A Customs bond is a financial guarantee between the insurance or Surety Company issuing the customs bond, the operator (who is required to file the bond), and U.S. Customs & Border Protection (CBP). This bond guarantees U.S. CBP that fees due from the operator are paid by the Surety Company in the event of operator default. The customs bond also indemnifies the Surety Company, allowing them to use any legal means to collect from the operator any monies that were paid to CBP on the operator’s behalf. As a broker it is essential that you ensure that your client understands and adheres to these requirements as they have been established.
A Foreign Trade Zone (FTZ) is considered non-U.S. territory for customs’ purposes. Foreign goods placed into FTZ may be manufactured, manipulated, repacked or exported without paying duties. A Foreign trade zone operator bond requires the principal to comply with the law and CBP regulations relating to the receipt (including merchandise received and receipted for transport to his zone), admission, status, handling, transfer, and removal of merchandise from the foreign trade zone or sub-zone.

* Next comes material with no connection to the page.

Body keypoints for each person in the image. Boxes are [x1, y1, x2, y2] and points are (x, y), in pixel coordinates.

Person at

Additional Requirements Under FTZ
With regards to the receipt, handling and disposition of merchandise, the principal must also comply with CBP regulations concerning the maintenance of inventory control and record keeping systems covering merchandise in the foreign trade zone or sub-zone. If the principal defaults and the default involves merchandise other than domestic merchandise (for which no permit for admission is required), the obligee agrees to pay liquidated damages equal to the value of the merchandise involved in the default.

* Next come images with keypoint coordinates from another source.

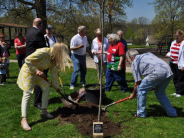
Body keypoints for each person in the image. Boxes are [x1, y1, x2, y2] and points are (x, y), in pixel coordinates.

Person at [17, 42, 71, 131]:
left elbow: (54, 74)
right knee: (27, 93)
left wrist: (57, 87)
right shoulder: (44, 52)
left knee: (46, 88)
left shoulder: (54, 58)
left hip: (39, 74)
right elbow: (27, 60)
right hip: (28, 71)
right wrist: (35, 70)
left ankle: (44, 111)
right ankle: (24, 119)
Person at [126, 49, 177, 118]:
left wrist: (134, 94)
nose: (128, 61)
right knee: (160, 93)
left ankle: (141, 114)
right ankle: (172, 113)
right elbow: (150, 67)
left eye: (127, 59)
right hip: (168, 71)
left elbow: (137, 83)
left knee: (140, 90)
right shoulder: (148, 54)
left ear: (131, 57)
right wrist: (151, 84)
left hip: (156, 73)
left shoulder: (135, 62)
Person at [26, 18, 47, 109]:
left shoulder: (29, 32)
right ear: (40, 25)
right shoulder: (38, 33)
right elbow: (43, 48)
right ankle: (37, 102)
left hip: (30, 59)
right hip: (37, 61)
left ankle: (38, 100)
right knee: (39, 81)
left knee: (36, 81)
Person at [69, 26, 93, 90]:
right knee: (76, 70)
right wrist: (79, 47)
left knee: (84, 70)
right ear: (81, 31)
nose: (86, 31)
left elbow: (87, 47)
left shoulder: (85, 37)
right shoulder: (75, 38)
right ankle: (72, 84)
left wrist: (90, 54)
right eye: (85, 30)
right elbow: (71, 48)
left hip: (83, 56)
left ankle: (83, 82)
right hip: (76, 56)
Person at [166, 29, 184, 97]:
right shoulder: (173, 42)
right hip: (172, 62)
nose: (176, 37)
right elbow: (171, 51)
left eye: (177, 36)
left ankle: (180, 92)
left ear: (181, 36)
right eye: (175, 36)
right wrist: (168, 54)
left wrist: (183, 65)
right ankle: (177, 91)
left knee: (181, 78)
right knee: (175, 77)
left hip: (180, 64)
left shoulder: (183, 44)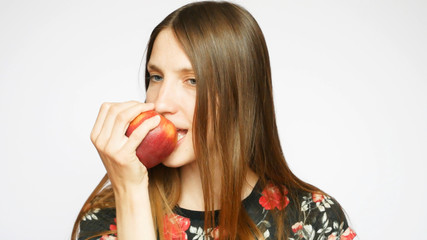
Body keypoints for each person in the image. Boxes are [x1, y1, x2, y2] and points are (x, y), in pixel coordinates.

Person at [72, 1, 356, 240]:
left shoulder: (313, 219)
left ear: (240, 96)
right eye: (156, 77)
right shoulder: (110, 218)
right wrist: (129, 190)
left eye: (192, 80)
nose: (160, 103)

Some Foreign-Trade Zone Grantees elect to operate their General Purpose Zone themselves. In doing so, the Grantee maintains the greatest direct control over Zone operations, yet also directly bears responsibility and Customs liability for the Zone’s operation.
Clearly the goals of the zone project and the scope of services offered by potential operators will determine the allocation of responsibilities between the Grantee and operator. These goals will also affect decisions about who will operate the zone and/or how many Zone Operators there will be. This is a somewhat complex situation and it requires a working knowledge of how FTZs function and to what extent the liability issues may become a concern to your clients. That said, having a Foreign trade zone operator bond will help in making the entire process incident-free.